The most common counterargument is that numerical methods are only approximate, that floating-point arithmetic is approximate as well, and that the main source of error comes from these two sources. That may or may not be true in any specific situation, as it really depends on what you are computing. But my point is that this statement can only be true if you assume that the implementation of your method contains no mistakes. The amount of error introduced by a bug in the code is completely unbounded. And even if it’s small for some particular test run, it can be very large elsewhere. There is not much point in worrying about the error in an approximate numerical method unless you have some confidence in your code actually implementing this method correctly.

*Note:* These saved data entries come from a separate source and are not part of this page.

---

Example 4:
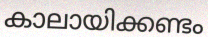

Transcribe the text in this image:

കാലായിക്കണ്ടം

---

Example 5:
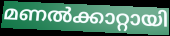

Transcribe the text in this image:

മണൽക്കാറ്റായി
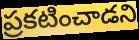
ప్రకటించాడని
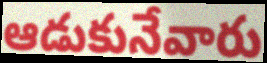
ఆడుకునేవారు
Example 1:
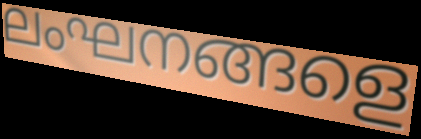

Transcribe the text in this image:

ലംഘനങ്ങളെ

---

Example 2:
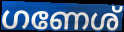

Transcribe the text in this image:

ഗണേശ്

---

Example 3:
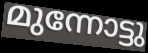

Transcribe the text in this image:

മുന്നോട്ടു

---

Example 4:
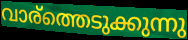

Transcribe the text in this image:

വാര്ത്തെടുക്കുന്നു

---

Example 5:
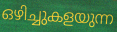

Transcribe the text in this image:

ഒഴിച്ചുകളയുന്ന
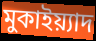
মুকাইয়্যাদ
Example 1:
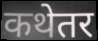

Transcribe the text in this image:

कथेतर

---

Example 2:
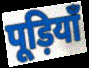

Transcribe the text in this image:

पूड़ियाँ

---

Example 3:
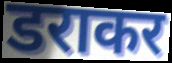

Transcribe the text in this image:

डराकर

In fact, the common counterargument discussed above conflates several sources of error, which can and should be discussed and analyzed separately. A typical numerical computation is the result of several steps, starting from a mathematical model that takes the form of algebraic or differential equations:

- Construct a computable approximation
^{1}to the original equations, using techniques such as discretization of continuous quantities. - Replace real-numbers by floating-point numbers.
- Implement the floating-point version in software.

The errors introduced in the first step are the subject of numerical analysis, a well-established domain of applied mathematics. They are well understood for most commonly employed numerical methods. The errors introduced in the second step are rarely discussed explicitly, outside of a small circle of researchers interested in the peculiarities of floating-point arithmetic. The third step should not introduce any errors, and that should be verified by testing. But uncoupling steps 2 and 3 is possible only if our software tools guarantee bitwise replicability.

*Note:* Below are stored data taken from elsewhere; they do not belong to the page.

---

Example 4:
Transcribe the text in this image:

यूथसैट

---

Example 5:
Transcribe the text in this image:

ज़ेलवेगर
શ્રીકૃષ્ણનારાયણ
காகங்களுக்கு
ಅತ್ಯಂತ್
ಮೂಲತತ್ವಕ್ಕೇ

So why don’t today’s tools permit this? The reason is a mixture of widespread ignorance about floating-point arithmetic and the desire to get maximum performance. Both come into play in step 2, which is approximating discrete equations for real numbers by discrete equations for floating-point numbers. Most scientific programmers are unaware that this is an approximation that they should understand and control. They just type their real-number equation into a program and expect the computer to handle it somehow. Compiler writers and language specification authors take advantage of this ignorance and declare this step their business, profiting from the many optimization possibilities it offers.

The optimization opportunities come from the fact that a typical real-number equation has a large number of a priori equally plausible floating-point number approximations. Many of the identities for real numbers do not apply to floating-point numbers, for example associativity of addition and multiplication. Where the real-number equation says *a*+*b*+*c*, there are three floating-point approximations: `(a+b)+c`

, `a+(b+c)`

, and `(a+c)+b`

. For more complex equations, the number of variants quickly becomes important. The results of these variants are not the same, but which one to choose? The choice *should* be made after a careful analysis of the relative precision and performance of each variant. There *should* be tool support to help with this. But what happens in practice, most of the time, is that the choice is made by the compiler, which goes exclusively for performance. Since every compiler optimizes differently, the same program source code yields different results on different platforms. And that’s why we don’t have bitwise replicability.

To prevent any misunderstanding: I am *not* saying that production-level compiled code needs to ensure bitwise reproducibility across machines. It’s OK to have compiler optimization options that introduce platform-specific approximations. But it should be possible to reproduce one unique result identically on all platforms. This result is then the reference against which additional “lossy” optimizations can be tested.